→ THE INPUT

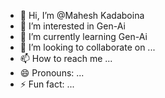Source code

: - 👋 Hi, I’m @Mahesh Kadaboina
- 👀 I’m interested in Gen-Ai
- 🌱 I’m currently learning Gen-Ai
- 💞️ I’m looking to collaborate on ...
- 📫 How to reach me ...
- 😄 Pronouns: ...
- ⚡ Fun fact: ...

<!---
Mahesh-Prabha/Mahesh-Prabha is a ✨ special ✨ repository because its `README.md` (this file) appears on your GitHub profile.
You can click the Preview link to take a look at your changes.
--->
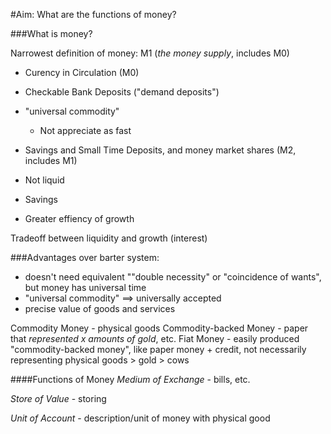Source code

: #Aim: What are the functions of money?

###What is money?

Narrowest definition of money: M1 (*the money supply*, includes M0)
- Curency in Circulation (M0)
- Checkable Bank Deposits ("demand deposits")
- "universal commodity"
  - Not appreciate as fast

- Savings and Small Time Deposits, and money market shares (M2, includes M1)
- Not liquid
- Savings
- Greater effiency of growth

Tradeoff between liquidity and growth (interest)

###Advantages over barter system:

- doesn't need equivalent ""double necessity" or "coincidence of wants", but money has universal time
- "universal commodity" ==> universally accepted
- precise value of goods and services

Commodity Money - physical goods
Commodity-backed Money - paper that *represented x amounts of gold*, etc.
Fiat Money - easily produced "commodity-backed money", like paper money + credit, not necessarily representing physical goods > gold > cows

####Functions of Money
*Medium of Exchange* - bills, etc.

*Store of Value* - storing

*Unit of Account* - description/unit of money with physical good
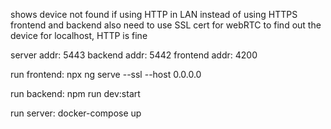 shows device not found if using HTTP in LAN instead of using HTTPS
frontend and backend also need to use SSL cert for webRTC to find out the device
for localhost, HTTP is fine

server addr: 5443
backend addr: 5442
frontend addr: 4200

run frontend:
npx ng serve --ssl --host 0.0.0.0

run backend:
npm run dev:start

run server:
docker-compose up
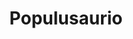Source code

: ---
layout: post
title:  "Populusaurio"
categories: project
img: img/projects/populusaurio.png
thumb: img/projects/thumbs/populusaurio-thumb.png
description: Populusaurio es una iniciativa que busca visibilizar la riqueza, diversidad y poder de la sociedad civil organizada, buscando espacios de colaboración e incidencia con el Estado, lo que se concretiza a través de un evento masivo anual que busca dar a conocer  las acciones de la sociedad civil, y propiciar un diálogo entre la ciudadanía, y un diálogo con el Estado. Es organizado y convocado por 25 organizaciones de la sociedad civil, una de ellas Fundación Ciudadano Inteligente.
site_url: http://populusaurio.cl
status: activo
---
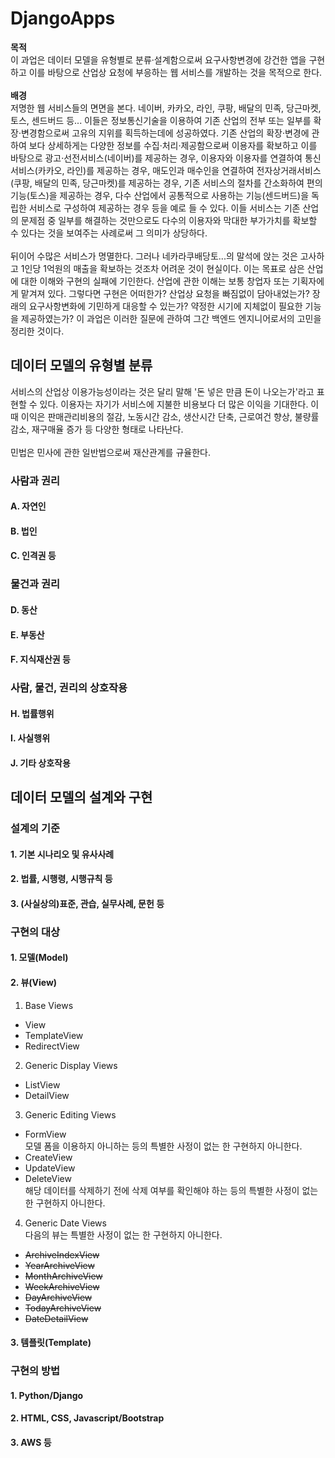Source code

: # DjangoApps
**목적**  
이 과업은 데이터 모델을 유형별로 분류·설계함으로써 요구사항변경에 강건한 앱을 구현하고 이를 바탕으로 산업상 요청에 부응하는 웹 서비스를 개발하는 것을 목적으로 한다.  
<br>
**배경**  
저명한 웹 서비스들의 면면을 본다. 네이버, 카카오, 라인, 쿠팡, 배달의 민족, 당근마켓, 토스, 센드버드 등... 이들은 정보통신기술을 이용하여 기존 산업의 전부 또는 일부를 확장·변경함으로써 고유의 지위를 획득하는데에 성공하였다. 기존 산업의 확장·변경에 관하여 보다 상세하게는 다양한 정보를 수집·처리·제공함으로써 이용자를 확보하고 이를 바탕으로 광고·선전서비스(네이버)를 제공하는 경우, 이용자와 이용자를 연결하여 통신서비스(카카오, 라인)를 제공하는 경우, 매도인과 매수인을 연결하여 전자상거래서비스(쿠팡, 배달의 민족, 당근마켓)를 제공하는 경우, 기존 서비스의 절차를 간소화하여 편의기능(토스)을 제공하는 경우, 다수 산업에서 공통적으로 사용하는 기능(센드버드)을 독립한 서비스로 구성하여 제공하는 경우 등을 예로 들 수 있다. 이들 서비스는 기존 산업의 문제점 중 일부를 해결하는 것만으로도 다수의 이용자와 막대한 부가가치를 확보할 수 있다는 것을 보여주는 사례로써 그 의미가 상당하다.  
<br>
뒤이어 수많은 서비스가 명멸한다. 그러나 네카라쿠배당토...의 말석에 앉는 것은 고사하고 1인당 1억원의 매출을 확보하는 것조차 어려운 것이 현실이다. 이는 목표로 삼은 산업에 대한 이해와 구현의 실패에 기인한다. 산업에 관한 이해는 보통 창업자 또는 기획자에게 맡겨져 있다. 그렇다면 구현은 어떠한가? 산업상 요청을 빠짐없이 담아내었는가? 장래의 요구사항변화에 기민하게 대응할 수 있는가? 약정한 시기에 지체없이 필요한 기능을 제공하였는가? 이 과업은 이러한 질문에 관하여 그간 백엔드 엔지니어로서의 고민을 정리한 것이다.

## 데이터 모델의 유형별 분류
서비스의 산업상 이용가능성이라는 것은 달리 말해 '돈 넣은 만큼 돈이 나오는가'라고 표현할 수 있다. 이용자는 자기가 서비스에 지불한 비용보다 더 많은 이익을 기대한다. 이 때 이익은 판매관리비용의 절감, 노동시간 감소, 생산시간 단축, 근로여건 향상, 불량률 감소, 재구매율 증가 등 다양한 형태로 나타난다.  
<br>
민법은 민사에 관한 일반법으로써 재산관계를 규율한다. 
### 사람과 권리
#### A. 자연인
#### B. 법인
#### C. 인격권 등

### 물건과 권리
#### D. 동산
#### E. 부동산
#### F. 지식재산권 등

### 사람, 물건, 권리의 상호작용
#### H. 법률행위
#### I. 사실행위
#### J. 기타 상호작용

## 데이터 모델의 설계와 구현

### 설계의 기준
#### 1. 기본 시나리오 및 유사사례
#### 2. 법률, 시행령, 시행규칙 등
#### 3. (사실상의)표준, 관습, 실무사례, 문헌 등

### 구현의 대상
#### 1. 모델(Model)
#### 2. 뷰(View)
1. Base Views
* View
* TemplateView
* RedirectView
2. Generic Display Views
* ListView
* DetailView
3. Generic Editing Views
* FormView  
모델 폼을 이용하지 아니하는 등의 특별한 사정이 없는 한 구현하지 아니한다.
* CreateView
* UpdateView
* DeleteView  
해당 데이터를 삭제하기 전에 삭제 여부를 확인해야 하는 등의 특별한 사정이 없는 한 구현하지 아니한다.
4. Generic Date Views  
다음의 뷰는 특별한 사정이 없는 한 구현하지 아니한다.
* ~~ArchiveIndexView~~
* ~~YearArchiveView~~
* ~~MonthArchiveView~~
* ~~WeekArchiveView~~
* ~~DayArchiveView~~
* ~~TodayArchiveView~~
* ~~DateDetailView~~

#### 3. 템플릿(Template)

### 구현의 방법
#### 1. Python/Django
#### 2. HTML, CSS, Javascript/Bootstrap
#### 3. AWS 등
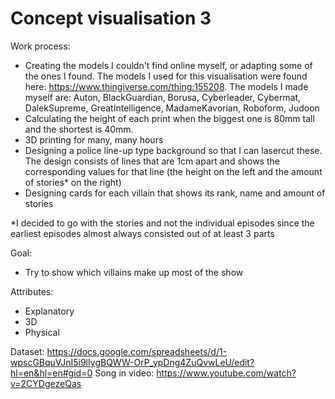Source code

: # Concept visualisation 3

Work process:
  - Creating the models I couldn't find online myself, or adapting some of the ones I found. The models I used for this visualisation were  found here: https://www.thingiverse.com/thing:155208. The models I made myself are: Auton, BlackGuardian, Borusa, Cyberleader, Cybermat, DalekSupreme, GreatIntelligence, MadameKavorian, Roboform, Judoon
  - Calculating the height of each print when the biggest one is 80mm tall and the shortest is 40mm.
  - 3D printing for many, many hours
  - Designing a police line-up type background so that I can lasercut these. The design consists of lines that are 1cm apart and shows the corresponding values for that line (the height on the left and the amount of stories* on the right)
  - Designing cards for each villain that shows its rank, name and amount of stories
  
*I decided to go with the stories and not the individual episodes since the earliest episodes almost always consisted out of at least 3 parts

Goal:
  - Try to show which villains make up most of the show
  

Attributes:
  - Explanatory
  - 3D
  - Physical
  
  
Dataset: https://docs.google.com/spreadsheets/d/1-wpscGBquVJnI5i9lIygBQWW-OrP_ypDng4ZuQvwLeU/edit?hl=en&hl=en#gid=0
Song in video: https://www.youtube.com/watch?v=2CYDgezeQas
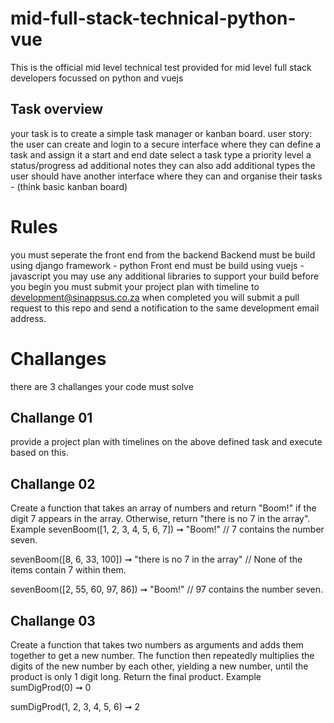 # mid-full-stack-technical-python-vue
This is the official mid level technical test provided for mid level full stack developers focussed on python and vuejs

## Task overview
your task is to create a simple task manager or kanban board.
user story:
the user can create and login to a secure interface where they can define a task and assign it
  a start and end date
  select a task type
  a priority level
  a status/progress 
  ad additional notes
  they can also add additional types
the user should have another interface where they can and organise their tasks - (think basic kanban board)

# Rules
you must seperate the front end from the backend
Backend must be build using django framework - python
Front end must be build using vuejs - javascript
you may use any additional libraries to support your build
before you begin you must submit your project plan with timeline to development@sinappsus.co.za
when completed you will submit a pull request to this repo and send a notification to the same development email address.

# Challanges
there are 3 challanges your code must solve

## Challange 01
provide a project plan with timelines on the above defined task and execute based on this.
## Challange 02
Create a function that takes an array of numbers and return "Boom!" if the digit 7 appears in the array. Otherwise, return "there is no 7 in the array".
Example
sevenBoom([1, 2, 3, 4, 5, 6, 7]) ➞ "Boom!"
// 7 contains the number seven.

sevenBoom([8, 6, 33, 100]) ➞ "there is no 7 in the array"
// None of the items contain 7 within them.

sevenBoom([2, 55, 60, 97, 86]) ➞ "Boom!"
// 97 contains the number seven.

## Challange 03
Create a function that takes two numbers as arguments and adds them together to get a new number. The function then repeatedly multiplies the digits of the new number by each other, yielding a new number, until the product is only 1 digit long. Return the final product.
Example
sumDigProd(0) ➞ 0

sumDigProd(1, 2, 3, 4, 5, 6) ➞ 2
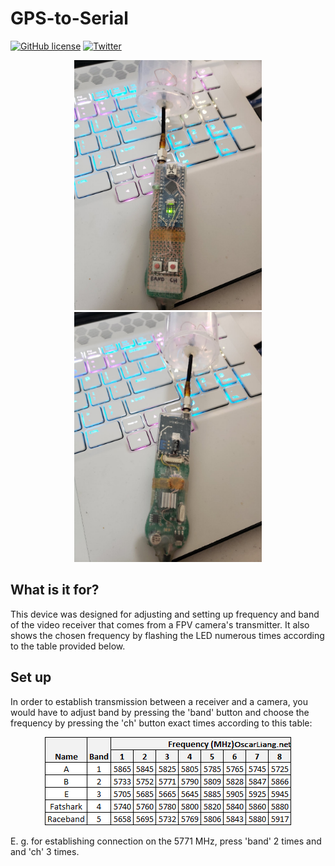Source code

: # GPS-to-Serial

[![GitHub license](https://img.shields.io/github/license/XxOinvizioNxX/RX5808-ABFC)](https://github.com/XxOinvizioNxX/RX5808-ABFC/blob/main/LICENSE)
[![Twitter](https://img.shields.io/twitter/url?style=social&url=https%3A%2F%2Ftwitter.com%2Ffern_hertz)](https://twitter.com/fern_hertz)

<div style="width:100%;text-align:center;">
    <p align="center">
        <img src="PHOTO_1.jpg" width=300 height="auto">
        <img src="PHOTO_2.jpg" width=300 height="auto">
    </p>
</div>

## What is it for?

This device was designed for adjusting and setting up frequency and band of the video receiver that comes from a FPV camera's transmitter.
It also shows the chosen frequency by flashing the LED numerous times according to the table provided below.

## Set up

In order to establish transmission between a receiver and a camera, you would have to adjust band by pressing the 'band' button and choose the frequency by pressing the 'ch' button exact times according to this table:

<div style="width:100%;text-align:center;">
    <p align="center">
        <img src="FREQUENCY_CHART.png" width="auto" height="auto">
    </p>
</div>

E. g. for establishing connection on the 5771 MHz, press 'band' 2 times and and 'ch' 3 times.
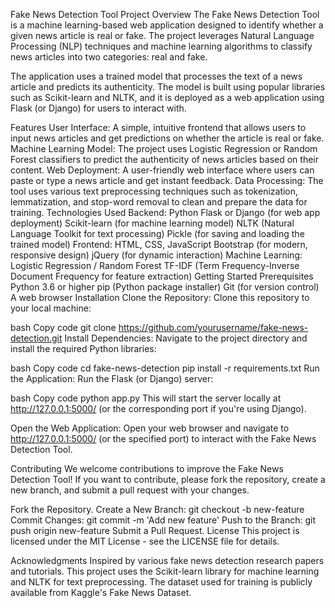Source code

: Fake News Detection Tool
Project Overview
The Fake News Detection Tool is a machine learning-based web application designed to identify whether a given news article is real or fake. The project leverages Natural Language Processing (NLP) techniques and machine learning algorithms to classify news articles into two categories: real and fake.

The application uses a trained model that processes the text of a news article and predicts its authenticity. The model is built using popular libraries such as Scikit-learn and NLTK, and it is deployed as a web application using Flask (or Django) for users to interact with.

Features
User Interface: A simple, intuitive frontend that allows users to input news articles and get predictions on whether the article is real or fake.
Machine Learning Model: The project uses Logistic Regression or Random Forest classifiers to predict the authenticity of news articles based on their content.
Web Deployment: A user-friendly web interface where users can paste or type a news article and get instant feedback.
Data Processing: The tool uses various text preprocessing techniques such as tokenization, lemmatization, and stop-word removal to clean and prepare the data for training.
Technologies Used
Backend:
Python
Flask or Django (for web app deployment)
Scikit-learn (for machine learning model)
NLTK (Natural Language Toolkit for text processing)
Pickle (for saving and loading the trained model)
Frontend:
HTML, CSS, JavaScript
Bootstrap (for modern, responsive design)
jQuery (for dynamic interaction)
Machine Learning:
Logistic Regression / Random Forest
TF-IDF (Term Frequency-Inverse Document Frequency for feature extraction)
Getting Started
Prerequisites
Python 3.6 or higher
pip (Python package installer)
Git (for version control)
A web browser
Installation
Clone the Repository: Clone this repository to your local machine:

bash
Copy code
git clone https://github.com/yourusername/fake-news-detection.git
Install Dependencies: Navigate to the project directory and install the required Python libraries:

bash
Copy code
cd fake-news-detection
pip install -r requirements.txt
Run the Application: Run the Flask (or Django) server:

bash
Copy code
python app.py
This will start the server locally at http://127.0.0.1:5000/ (or the corresponding port if you're using Django).

Open the Web Application: Open your web browser and navigate to http://127.0.0.1:5000/ (or the specified port) to interact with the Fake News Detection Tool.

Contributing
We welcome contributions to improve the Fake News Detection Tool! If you want to contribute, please fork the repository, create a new branch, and submit a pull request with your changes.

Fork the Repository.
Create a New Branch: git checkout -b new-feature
Commit Changes: git commit -m 'Add new feature'
Push to the Branch: git push origin new-feature
Submit a Pull Request.
License
This project is licensed under the MIT License - see the LICENSE file for details.

Acknowledgments
Inspired by various fake news detection research papers and tutorials.
This project uses the Scikit-learn library for machine learning and NLTK for text preprocessing.
The dataset used for training is publicly available from Kaggle's Fake News Dataset.

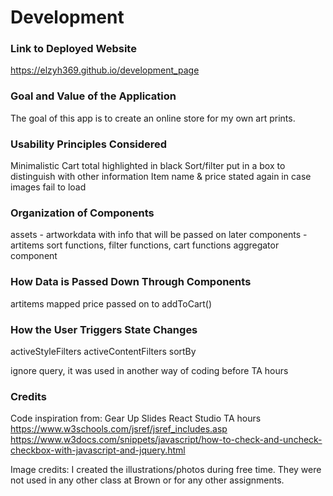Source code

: # Development

### Link to Deployed Website
https://elzyh369.github.io/development_page

### Goal and Value of the Application
The goal of this app is to create an online store for my own art prints.

### Usability Principles Considered
Minimalistic
Cart total highlighted in black
Sort/filter put in a box to distinguish with other information
Item name & price stated again in case images fail to load

### Organization of Components
assets - artworkdata with info that will be passed on later
components - artitems
sort functions, filter functions, cart functions
aggregator component

### How Data is Passed Down Through Components
artitems mapped
price passed on to addToCart()

### How the User Triggers State Changes
activeStyleFilters
activeContentFilters
sortBy

ignore query, it was used in another way of coding before TA hours

### Credits

Code inspiration from:
Gear Up Slides
React Studio
TA hours
https://www.w3schools.com/jsref/jsref_includes.asp
https://www.w3docs.com/snippets/javascript/how-to-check-and-uncheck-checkbox-with-javascript-and-jquery.html

Image credits:
I created the illustrations/photos during free time. They were not used in any other class at Brown or for any other assignments.

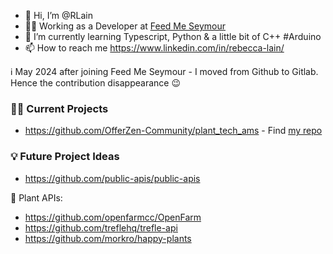 - 👋 Hi, I’m @RLain
- 👩‍💻 Working as a Developer at [Feed Me Seymour](https://www.linkedin.com/company/feed-me-seymour?originalSubdomain=uk)
- 🌱 I’m currently learning Typescript, Python & a little bit of C++ #Arduino
- 📫 How to reach me https://www.linkedin.com/in/rebecca-lain/

ℹ️ May 2024 after joining Feed Me Seymour - I moved from Github to Gitlab. Hence the contribution disappearance 😉

<!---
RLain/RLain is a ✨ special ✨ repository because its `README.md` (this file) appears on your GitHub profile.
You can click the Preview link to take a look at your changes.
--->

### 👩‍💻 Current Projects
- https://github.com/OfferZen-Community/plant_tech_ams - Find [my repo](https://github.com/RLain/plant-tech-moisture-sensor)

### 💡 Future Project Ideas
- https://github.com/public-apis/public-apis

🌱 Plant APIs:
- https://github.com/openfarmcc/OpenFarm
- https://github.com/treflehq/trefle-api
- https://github.com/morkro/happy-plants
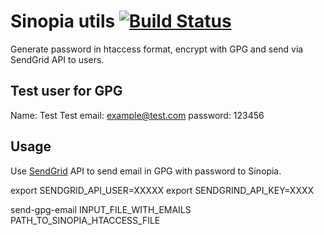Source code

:# Sinopia utils [![Build Status](https://travis-ci.org/abtris/send-gpg-email.svg)](https://travis-ci.org/abtris/sinopia-htaccess-gpg-email.svg)

Generate password in htaccess format, encrypt with GPG and send via SendGrid API to users.


## Test user for GPG

Name: Test Test
email: example@test.com
password: 123456

## Usage

Use [SendGrid](https://sendgrid.com/docs/Code_Examples/nodejs.html) API to send email in GPG with password to Sinopia.

  export SENDGRID_API_USER=XXXXX
  export SENDGRIND_API_KEY=XXXX

  send-gpg-email INPUT_FILE_WITH_EMAILS PATH_TO_SINOPIA_HTACCESS_FILE
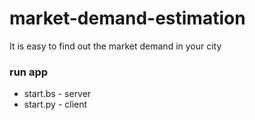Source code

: # market-demand-estimation
It is easy to find out the market demand in your city

### run app
- start.bs - server
- start.py - client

→ ABOUT THIS TASK
Could you write out exactly the lines of the data above that run from the one holding "- 🌱 I’m currently learning Gen-Ai" to the one holding "- precise value of goods and services", with both ends in and all pictures out?

→ EXERCISE ANSWER
- 🌱 I’m currently learning Gen-Ai
- 💞️ I’m looking to collaborate on ...
- 📫 How to reach me ...
- 😄 Pronouns: ...
- ⚡ Fun fact: ...

<!---
Mahesh-Prabha/Mahesh-Prabha is a ✨ special ✨ repository because its `README.md` (this file) appears on your GitHub profile.
You can click the Preview link to take a look at your changes.
--->
Source code

: #Aim: What are the functions of money?

###What is money?

Narrowest definition of money: M1 (*the money supply*, includes M0)
- Curency in Circulation (M0)
- Checkable Bank Deposits ("demand deposits")
- "universal commodity"
  - Not appreciate as fast

- Savings and Small Time Deposits, and money market shares (M2, includes M1)
- Not liquid
- Savings
- Greater effiency of growth

Tradeoff between liquidity and growth (interest)

###Advantages over barter system:

- doesn't need equivalent ""double necessity" or "coincidence of wants", but money has universal time
- "universal commodity" ==> universally accepted
- precise value of goods and services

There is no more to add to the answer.